◆ **EXERCISE**: Give again, word for word, every line below from the one that has "Сетевые зарядные устройства" through the one that has "do kryzysu w", both included, and no others.

== RAW DATA

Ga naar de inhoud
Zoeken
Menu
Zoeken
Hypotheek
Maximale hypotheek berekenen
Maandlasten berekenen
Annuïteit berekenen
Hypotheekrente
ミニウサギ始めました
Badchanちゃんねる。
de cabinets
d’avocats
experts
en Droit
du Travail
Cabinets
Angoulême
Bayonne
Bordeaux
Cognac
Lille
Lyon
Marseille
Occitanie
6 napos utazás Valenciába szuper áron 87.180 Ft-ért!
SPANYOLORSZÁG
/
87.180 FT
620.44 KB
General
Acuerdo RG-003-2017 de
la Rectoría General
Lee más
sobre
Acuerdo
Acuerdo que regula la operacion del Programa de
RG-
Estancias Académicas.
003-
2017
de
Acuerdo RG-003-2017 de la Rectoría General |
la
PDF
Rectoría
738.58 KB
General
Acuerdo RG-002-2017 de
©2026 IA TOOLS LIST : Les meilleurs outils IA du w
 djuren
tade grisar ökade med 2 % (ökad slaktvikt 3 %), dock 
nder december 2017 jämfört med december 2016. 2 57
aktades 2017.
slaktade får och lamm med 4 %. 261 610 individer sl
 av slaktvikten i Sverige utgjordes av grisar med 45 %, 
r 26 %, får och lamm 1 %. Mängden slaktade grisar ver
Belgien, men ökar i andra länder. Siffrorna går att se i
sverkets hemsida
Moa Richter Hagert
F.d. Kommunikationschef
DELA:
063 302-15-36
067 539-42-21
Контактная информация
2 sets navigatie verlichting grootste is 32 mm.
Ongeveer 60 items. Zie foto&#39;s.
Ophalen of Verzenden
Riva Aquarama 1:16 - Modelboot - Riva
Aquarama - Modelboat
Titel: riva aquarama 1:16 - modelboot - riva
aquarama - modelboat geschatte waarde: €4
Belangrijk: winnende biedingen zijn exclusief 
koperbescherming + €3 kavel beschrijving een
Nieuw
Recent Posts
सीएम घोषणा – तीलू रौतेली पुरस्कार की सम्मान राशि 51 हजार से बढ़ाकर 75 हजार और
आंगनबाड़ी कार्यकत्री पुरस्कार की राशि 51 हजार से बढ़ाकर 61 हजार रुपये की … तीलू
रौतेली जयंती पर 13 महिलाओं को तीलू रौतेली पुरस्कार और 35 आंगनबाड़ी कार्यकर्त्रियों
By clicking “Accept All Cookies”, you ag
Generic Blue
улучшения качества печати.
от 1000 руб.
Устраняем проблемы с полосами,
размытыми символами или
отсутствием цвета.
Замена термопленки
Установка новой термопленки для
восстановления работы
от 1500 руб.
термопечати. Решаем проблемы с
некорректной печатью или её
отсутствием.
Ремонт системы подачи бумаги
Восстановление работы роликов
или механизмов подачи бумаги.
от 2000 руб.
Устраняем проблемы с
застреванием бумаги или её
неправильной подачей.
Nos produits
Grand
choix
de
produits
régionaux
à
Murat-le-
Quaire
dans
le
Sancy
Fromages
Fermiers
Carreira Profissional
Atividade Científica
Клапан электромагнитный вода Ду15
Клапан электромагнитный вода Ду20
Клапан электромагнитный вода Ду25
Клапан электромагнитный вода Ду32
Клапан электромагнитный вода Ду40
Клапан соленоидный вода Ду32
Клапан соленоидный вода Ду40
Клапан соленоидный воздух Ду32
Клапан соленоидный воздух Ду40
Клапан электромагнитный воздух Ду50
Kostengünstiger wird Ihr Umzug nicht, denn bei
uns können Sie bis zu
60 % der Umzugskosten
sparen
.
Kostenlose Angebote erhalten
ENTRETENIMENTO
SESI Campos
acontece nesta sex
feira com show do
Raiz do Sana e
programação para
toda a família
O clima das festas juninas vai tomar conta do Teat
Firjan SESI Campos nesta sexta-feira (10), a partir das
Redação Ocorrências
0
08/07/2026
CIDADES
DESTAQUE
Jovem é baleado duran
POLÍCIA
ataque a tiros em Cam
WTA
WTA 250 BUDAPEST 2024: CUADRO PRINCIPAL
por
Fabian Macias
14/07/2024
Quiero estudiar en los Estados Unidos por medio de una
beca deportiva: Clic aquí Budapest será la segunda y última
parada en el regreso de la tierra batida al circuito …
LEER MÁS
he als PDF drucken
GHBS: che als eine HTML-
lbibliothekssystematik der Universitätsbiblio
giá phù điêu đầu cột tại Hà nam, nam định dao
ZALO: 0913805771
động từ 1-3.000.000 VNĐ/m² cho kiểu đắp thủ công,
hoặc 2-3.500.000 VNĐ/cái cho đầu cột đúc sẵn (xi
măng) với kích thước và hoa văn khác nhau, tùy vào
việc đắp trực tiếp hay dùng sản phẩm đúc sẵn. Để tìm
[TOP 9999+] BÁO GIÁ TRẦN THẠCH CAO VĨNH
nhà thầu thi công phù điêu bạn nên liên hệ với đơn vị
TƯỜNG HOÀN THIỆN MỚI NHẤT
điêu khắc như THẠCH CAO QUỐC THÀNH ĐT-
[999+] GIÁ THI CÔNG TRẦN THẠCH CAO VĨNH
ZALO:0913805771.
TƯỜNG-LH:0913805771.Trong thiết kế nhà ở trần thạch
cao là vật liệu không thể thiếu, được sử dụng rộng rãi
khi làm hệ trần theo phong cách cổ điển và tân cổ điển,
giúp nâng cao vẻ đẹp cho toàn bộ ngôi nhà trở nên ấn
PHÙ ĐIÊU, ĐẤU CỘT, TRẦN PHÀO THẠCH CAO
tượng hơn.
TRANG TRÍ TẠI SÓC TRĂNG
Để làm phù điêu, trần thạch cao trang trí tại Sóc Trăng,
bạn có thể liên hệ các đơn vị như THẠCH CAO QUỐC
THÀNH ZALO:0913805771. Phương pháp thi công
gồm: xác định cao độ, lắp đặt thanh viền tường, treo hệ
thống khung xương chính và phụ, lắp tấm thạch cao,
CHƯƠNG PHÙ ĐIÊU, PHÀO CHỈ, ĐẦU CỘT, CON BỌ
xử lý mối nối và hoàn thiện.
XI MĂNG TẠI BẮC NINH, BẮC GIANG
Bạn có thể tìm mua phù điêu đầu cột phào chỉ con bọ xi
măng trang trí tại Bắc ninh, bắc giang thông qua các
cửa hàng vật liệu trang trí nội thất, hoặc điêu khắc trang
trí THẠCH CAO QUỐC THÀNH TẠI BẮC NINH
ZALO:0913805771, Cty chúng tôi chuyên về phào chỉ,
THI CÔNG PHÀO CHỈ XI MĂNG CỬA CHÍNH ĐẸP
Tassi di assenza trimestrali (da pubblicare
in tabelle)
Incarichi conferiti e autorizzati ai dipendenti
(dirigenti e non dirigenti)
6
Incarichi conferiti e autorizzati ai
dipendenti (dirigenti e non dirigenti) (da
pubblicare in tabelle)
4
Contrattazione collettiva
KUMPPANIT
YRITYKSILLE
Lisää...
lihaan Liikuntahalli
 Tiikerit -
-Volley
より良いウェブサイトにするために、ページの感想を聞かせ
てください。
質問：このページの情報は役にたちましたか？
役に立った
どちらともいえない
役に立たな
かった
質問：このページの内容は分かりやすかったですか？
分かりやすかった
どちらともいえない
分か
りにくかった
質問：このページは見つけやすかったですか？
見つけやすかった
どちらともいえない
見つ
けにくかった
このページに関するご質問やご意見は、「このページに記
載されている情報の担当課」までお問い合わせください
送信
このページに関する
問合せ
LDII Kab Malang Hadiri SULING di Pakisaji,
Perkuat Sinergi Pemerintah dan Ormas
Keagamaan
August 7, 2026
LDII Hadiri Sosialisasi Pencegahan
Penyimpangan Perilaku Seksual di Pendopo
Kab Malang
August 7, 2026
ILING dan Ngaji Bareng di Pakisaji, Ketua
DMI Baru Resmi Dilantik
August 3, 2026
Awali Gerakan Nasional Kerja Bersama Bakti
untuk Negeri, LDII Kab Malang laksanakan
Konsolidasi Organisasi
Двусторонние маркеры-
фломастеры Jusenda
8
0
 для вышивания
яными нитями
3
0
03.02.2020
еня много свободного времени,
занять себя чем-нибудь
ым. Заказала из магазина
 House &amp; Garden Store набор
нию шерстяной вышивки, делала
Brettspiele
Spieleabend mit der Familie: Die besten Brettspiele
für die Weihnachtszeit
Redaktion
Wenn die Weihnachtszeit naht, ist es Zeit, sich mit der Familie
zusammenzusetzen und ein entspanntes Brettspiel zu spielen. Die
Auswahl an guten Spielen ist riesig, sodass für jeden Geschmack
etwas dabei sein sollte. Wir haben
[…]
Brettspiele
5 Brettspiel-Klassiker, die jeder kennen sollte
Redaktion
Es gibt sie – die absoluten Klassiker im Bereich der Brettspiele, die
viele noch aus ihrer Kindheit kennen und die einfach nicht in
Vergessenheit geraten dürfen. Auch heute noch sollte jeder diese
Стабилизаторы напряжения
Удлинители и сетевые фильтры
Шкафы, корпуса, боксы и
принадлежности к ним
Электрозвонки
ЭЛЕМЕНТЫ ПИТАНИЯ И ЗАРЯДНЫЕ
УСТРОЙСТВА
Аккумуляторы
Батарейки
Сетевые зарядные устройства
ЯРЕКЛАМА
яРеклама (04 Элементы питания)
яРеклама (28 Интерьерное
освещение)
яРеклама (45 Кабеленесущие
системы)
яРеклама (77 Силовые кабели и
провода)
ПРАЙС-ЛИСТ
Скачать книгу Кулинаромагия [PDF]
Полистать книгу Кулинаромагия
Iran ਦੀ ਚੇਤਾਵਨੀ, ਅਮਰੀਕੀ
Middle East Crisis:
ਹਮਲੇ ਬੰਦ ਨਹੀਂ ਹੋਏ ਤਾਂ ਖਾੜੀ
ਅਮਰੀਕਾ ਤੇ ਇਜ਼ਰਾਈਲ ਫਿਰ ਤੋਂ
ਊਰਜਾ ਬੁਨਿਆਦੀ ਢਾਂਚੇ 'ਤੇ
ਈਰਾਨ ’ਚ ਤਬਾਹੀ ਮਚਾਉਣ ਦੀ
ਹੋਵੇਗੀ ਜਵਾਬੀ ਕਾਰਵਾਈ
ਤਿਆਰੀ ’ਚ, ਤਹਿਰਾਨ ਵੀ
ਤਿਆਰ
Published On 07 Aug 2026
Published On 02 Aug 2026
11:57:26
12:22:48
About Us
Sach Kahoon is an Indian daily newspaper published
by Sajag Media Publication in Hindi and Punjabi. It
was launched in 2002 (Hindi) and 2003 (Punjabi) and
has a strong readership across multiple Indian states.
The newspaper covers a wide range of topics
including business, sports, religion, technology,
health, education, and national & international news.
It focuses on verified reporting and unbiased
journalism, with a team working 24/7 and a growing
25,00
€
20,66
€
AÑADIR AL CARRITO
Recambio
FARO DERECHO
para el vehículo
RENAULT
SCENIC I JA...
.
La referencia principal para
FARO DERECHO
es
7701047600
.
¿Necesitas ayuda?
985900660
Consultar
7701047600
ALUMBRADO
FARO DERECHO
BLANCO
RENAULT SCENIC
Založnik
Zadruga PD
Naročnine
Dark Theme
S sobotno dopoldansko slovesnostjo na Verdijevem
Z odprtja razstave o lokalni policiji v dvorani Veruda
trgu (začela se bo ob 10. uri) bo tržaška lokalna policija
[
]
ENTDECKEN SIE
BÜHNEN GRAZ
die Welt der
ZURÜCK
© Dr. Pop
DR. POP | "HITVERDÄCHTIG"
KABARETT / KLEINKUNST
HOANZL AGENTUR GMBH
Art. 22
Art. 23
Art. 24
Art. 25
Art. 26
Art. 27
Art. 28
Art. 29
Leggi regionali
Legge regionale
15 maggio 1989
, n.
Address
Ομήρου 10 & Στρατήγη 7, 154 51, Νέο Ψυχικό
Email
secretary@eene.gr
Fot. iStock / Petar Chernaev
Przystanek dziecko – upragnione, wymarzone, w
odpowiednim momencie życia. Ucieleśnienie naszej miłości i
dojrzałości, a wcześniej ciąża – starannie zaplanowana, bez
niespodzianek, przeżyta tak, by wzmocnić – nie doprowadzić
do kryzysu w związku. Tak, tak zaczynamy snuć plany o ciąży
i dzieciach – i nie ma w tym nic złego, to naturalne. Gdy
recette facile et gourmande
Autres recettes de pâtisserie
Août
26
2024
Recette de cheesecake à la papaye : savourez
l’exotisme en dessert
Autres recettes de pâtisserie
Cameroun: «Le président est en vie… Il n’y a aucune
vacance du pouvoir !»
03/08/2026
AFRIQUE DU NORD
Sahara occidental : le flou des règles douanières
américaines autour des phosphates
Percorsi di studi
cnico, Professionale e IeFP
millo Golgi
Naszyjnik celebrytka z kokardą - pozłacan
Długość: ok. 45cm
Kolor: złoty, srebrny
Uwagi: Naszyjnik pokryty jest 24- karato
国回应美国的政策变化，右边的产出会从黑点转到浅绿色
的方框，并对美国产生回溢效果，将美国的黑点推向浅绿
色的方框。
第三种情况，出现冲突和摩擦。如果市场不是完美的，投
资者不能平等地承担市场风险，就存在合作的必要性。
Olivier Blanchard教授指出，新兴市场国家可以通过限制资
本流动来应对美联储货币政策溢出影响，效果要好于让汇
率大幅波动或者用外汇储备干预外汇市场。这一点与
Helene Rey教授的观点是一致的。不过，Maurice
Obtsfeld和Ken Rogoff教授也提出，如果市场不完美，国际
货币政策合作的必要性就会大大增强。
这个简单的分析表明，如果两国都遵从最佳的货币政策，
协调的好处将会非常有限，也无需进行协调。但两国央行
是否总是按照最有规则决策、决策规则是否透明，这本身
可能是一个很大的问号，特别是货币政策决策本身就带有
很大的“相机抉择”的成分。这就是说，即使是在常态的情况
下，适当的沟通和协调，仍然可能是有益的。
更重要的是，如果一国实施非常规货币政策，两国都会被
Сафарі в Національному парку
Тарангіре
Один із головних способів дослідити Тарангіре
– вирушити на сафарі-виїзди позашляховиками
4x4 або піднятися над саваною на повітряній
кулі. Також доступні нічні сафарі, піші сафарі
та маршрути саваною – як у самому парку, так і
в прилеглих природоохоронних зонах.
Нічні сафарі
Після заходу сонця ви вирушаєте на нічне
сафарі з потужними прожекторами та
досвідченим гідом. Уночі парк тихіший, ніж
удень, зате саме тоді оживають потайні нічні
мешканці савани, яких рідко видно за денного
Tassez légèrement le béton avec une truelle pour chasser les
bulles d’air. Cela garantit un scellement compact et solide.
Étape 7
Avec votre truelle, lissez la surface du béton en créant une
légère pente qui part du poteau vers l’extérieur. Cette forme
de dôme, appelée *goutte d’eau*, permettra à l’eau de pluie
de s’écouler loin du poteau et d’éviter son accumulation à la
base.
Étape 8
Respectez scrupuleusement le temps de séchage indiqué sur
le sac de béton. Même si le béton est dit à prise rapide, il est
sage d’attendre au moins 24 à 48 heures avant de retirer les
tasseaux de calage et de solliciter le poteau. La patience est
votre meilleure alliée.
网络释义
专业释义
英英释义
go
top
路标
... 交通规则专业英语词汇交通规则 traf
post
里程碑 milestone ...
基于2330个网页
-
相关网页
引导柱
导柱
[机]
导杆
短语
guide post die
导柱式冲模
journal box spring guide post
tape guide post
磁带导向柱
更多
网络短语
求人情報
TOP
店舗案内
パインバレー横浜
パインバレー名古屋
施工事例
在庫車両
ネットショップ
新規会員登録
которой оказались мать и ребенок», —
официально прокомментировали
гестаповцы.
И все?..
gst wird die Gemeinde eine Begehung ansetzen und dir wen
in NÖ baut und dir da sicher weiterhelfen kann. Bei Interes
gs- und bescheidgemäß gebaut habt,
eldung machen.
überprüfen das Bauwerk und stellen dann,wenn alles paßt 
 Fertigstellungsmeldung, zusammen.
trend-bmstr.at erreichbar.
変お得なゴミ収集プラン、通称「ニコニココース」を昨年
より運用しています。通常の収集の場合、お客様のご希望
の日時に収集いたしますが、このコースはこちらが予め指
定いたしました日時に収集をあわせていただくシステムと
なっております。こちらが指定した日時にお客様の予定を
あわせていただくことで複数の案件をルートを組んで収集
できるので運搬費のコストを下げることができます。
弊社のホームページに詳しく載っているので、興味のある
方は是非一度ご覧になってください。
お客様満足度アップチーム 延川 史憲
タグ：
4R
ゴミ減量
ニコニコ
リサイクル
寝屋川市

====

◆ **ANSWER**:
Сетевые зарядные устройства
ЯРЕКЛАМА
яРеклама (04 Элементы питания)
яРеклама (28 Интерьерное
освещение)
яРеклама (45 Кабеленесущие
системы)
яРеклама (77 Силовые кабели и
провода)
ПРАЙС-ЛИСТ
Скачать книгу Кулинаромагия [PDF]
Полистать книгу Кулинаромагия
Iran ਦੀ ਚੇਤਾਵਨੀ, ਅਮਰੀਕੀ
Middle East Crisis:
ਹਮਲੇ ਬੰਦ ਨਹੀਂ ਹੋਏ ਤਾਂ ਖਾੜੀ
ਅਮਰੀਕਾ ਤੇ ਇਜ਼ਰਾਈਲ ਫਿਰ ਤੋਂ
ਊਰਜਾ ਬੁਨਿਆਦੀ ਢਾਂਚੇ 'ਤੇ
ਈਰਾਨ ’ਚ ਤਬਾਹੀ ਮਚਾਉਣ ਦੀ
ਹੋਵੇਗੀ ਜਵਾਬੀ ਕਾਰਵਾਈ
ਤਿਆਰੀ ’ਚ, ਤਹਿਰਾਨ ਵੀ
ਤਿਆਰ
Published On 07 Aug 2026
Published On 02 Aug 2026
11:57:26
12:22:48
About Us
Sach Kahoon is an Indian daily newspaper published
by Sajag Media Publication in Hindi and Punjabi. It
was launched in 2002 (Hindi) and 2003 (Punjabi) and
has a strong readership across multiple Indian states.
The newspaper covers a wide range of topics
including business, sports, religion, technology,
health, education, and national & international news.
It focuses on verified reporting and unbiased
journalism, with a team working 24/7 and a growing
25,00
€
20,66
€
AÑADIR AL CARRITO
Recambio
FARO DERECHO
para el vehículo
RENAULT
SCENIC I JA...
.
La referencia principal para
FARO DERECHO
es
7701047600
.
¿Necesitas ayuda?
985900660
Consultar
7701047600
ALUMBRADO
FARO DERECHO
BLANCO
RENAULT SCENIC
Založnik
Zadruga PD
Naročnine
Dark Theme
S sobotno dopoldansko slovesnostjo na Verdijevem
Z odprtja razstave o lokalni policiji v dvorani Veruda
trgu (začela se bo ob 10. uri) bo tržaška lokalna policija
[
]
ENTDECKEN SIE
BÜHNEN GRAZ
die Welt der
ZURÜCK
© Dr. Pop
DR. POP | "HITVERDÄCHTIG"
KABARETT / KLEINKUNST
HOANZL AGENTUR GMBH
Art. 22
Art. 23
Art. 24
Art. 25
Art. 26
Art. 27
Art. 28
Art. 29
Leggi regionali
Legge regionale
15 maggio 1989
, n.
Address
Ομήρου 10 & Στρατήγη 7, 154 51, Νέο Ψυχικό
Email
secretary@eene.gr
Fot. iStock / Petar Chernaev
Przystanek dziecko – upragnione, wymarzone, w
odpowiednim momencie życia. Ucieleśnienie naszej miłości i
dojrzałości, a wcześniej ciąża – starannie zaplanowana, bez
niespodzianek, przeżyta tak, by wzmocnić – nie doprowadzić
do kryzysu w związku. Tak, tak zaczynamy snuć plany o ciąży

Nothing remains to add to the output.